Par un mémoire en défense, enregistré le 8 juillet 2022, la commune de la Couture doit être regardée comme concluant au non-lieu à statuer s'agissant de la demande versement d'une provision de 20 312,82 euros TTC correspondant aux dernières factures jusqu'alors non réglées à la société AA Aménagement et au rejet du surplus de la requête.
Elle fait valoir que :
- elle a procédé au paiement des créances de travaux restant dus en versant la somme globale de 20 312,82 euros TTC à la société AA aménagement le 22 juin 2022 ;
- les intérêts moratoires, intérêts complémentaires et indemnité complémentaires ne sont pas dus ; si elle devait être condamnée à verser des intérêts moratoires à la société AA Aménagement, ces intérêts ne peuvent courir qu'à compter du 11 mars 2022, date d'achèvement des travaux.
Vu les autres pièces du dossier.
Vu :
- le code de la commande publique ;
- le code de justice administrative.
Le président du tribunal a désigné M. A pour statuer sur les demandes de référés.
Considérant ce qui suit :
1. Par acte d'engagement du 26 septembre 2019, la commune de la Couture a confié le lot n°5 " cloisons-plâtrerie-menuiseries intérieures " à la société AA Aménagement pour un montant de 73 000 euros HT soit 87 000 euros TTC. Par ordre de service du 20 avril 2020, les travaux ont débuté le 27 avril 2020 avec une date prévisionnelle de fin travaux prévue au 26 avril 2021. Des opérations préalables de réception de travaux ont été réalisées le 28 juin 2021 à l'issue desquelles une réception avec réserves a été proposée.
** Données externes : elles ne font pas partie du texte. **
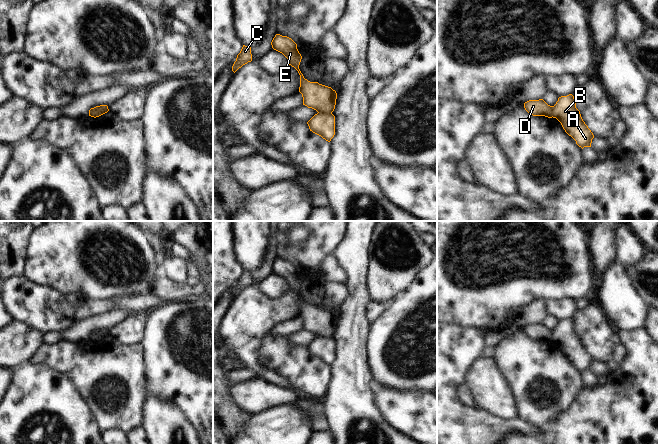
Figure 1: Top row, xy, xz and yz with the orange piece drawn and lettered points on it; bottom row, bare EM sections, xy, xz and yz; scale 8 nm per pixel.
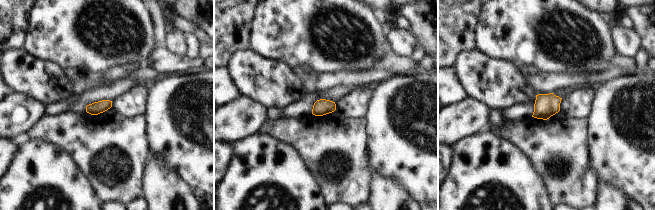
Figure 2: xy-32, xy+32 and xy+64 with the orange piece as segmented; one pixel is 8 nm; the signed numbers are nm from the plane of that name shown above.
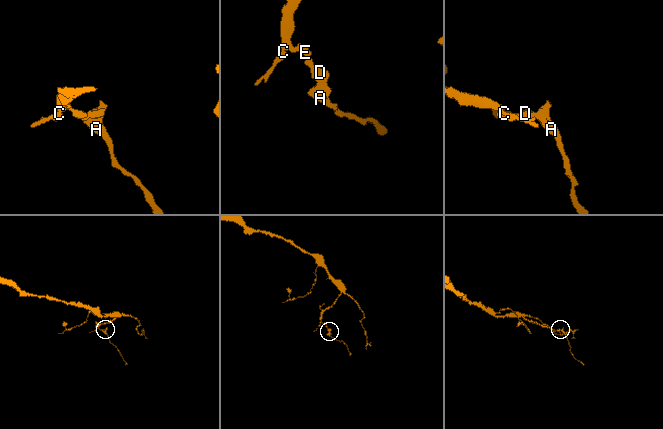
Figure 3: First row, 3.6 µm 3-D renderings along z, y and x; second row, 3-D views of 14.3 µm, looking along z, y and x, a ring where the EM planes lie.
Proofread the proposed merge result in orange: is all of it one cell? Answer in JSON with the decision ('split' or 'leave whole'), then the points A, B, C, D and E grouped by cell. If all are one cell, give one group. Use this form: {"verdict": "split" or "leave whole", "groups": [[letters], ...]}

Les réserves ont été définitivement levées le 11 mars 2022. Par un courrier du 20 avril 2022, la société AA Aménagement a sollicité le paiement des factures émises le 24 juin 2021 et le 30 septembre 2021 portant sur des montants travaux de 13 311,31 euros TTC et 7 001,51 euros TTC qui demeuraient impayées. Par la présente requête, la société AA Aménagement demande au juge des référés de condamner la commune de la Couture à lui verser une provision de 20 312,82 euros TTC au titre des travaux restés impayés, les intérêts moratoires et les intérêts moratoires complémentaires qu'elle estime à la date de l'introduction de sa requête à la somme de 2 948,14 euros TTC et 487,80 euros TTC ainsi qu'au versement d'une provision de 10 000 euros au titre de l'indemnité complémentaire pour retard de paiement.
Sur les conclusions de la société AA Aménagement tendant au versement d'une provision :
2. Aux termes de l'article R. 541-1 du code de justice administrative : " Le juge des référés peut, même en l'absence d'une demande au fond, accorder une provision au créancier qui l'a saisi lorsque l'existence de l'obligation n'est pas sérieusement contestable. Il peut, même d'office, subordonner le versement de la provision à la constitution d'une garantie. ". Il résulte de ces dispositions que, pour regarder une obligation comme non sérieusement contestable, il appartient au juge des référés de s'assurer que les éléments qui lui sont soumis par les parties sont de nature à établir l'existence d'une créance avec un degré suffisant de certitude. Le montant de la provision que peut allouer le juge des référés n'a d'autre limite que celle résultant du caractère non sérieusement contestable de l'obligation dont les parties font état. Dans l'hypothèse où l'évaluation du montant de la provision résultant de cette obligation est incertaine, le juge des référés ne doit allouer de provision, le cas échéant assortie d'une garantie, que pour la fraction de ce montant qui lui paraît revêtir un caractère de certitude suffisant.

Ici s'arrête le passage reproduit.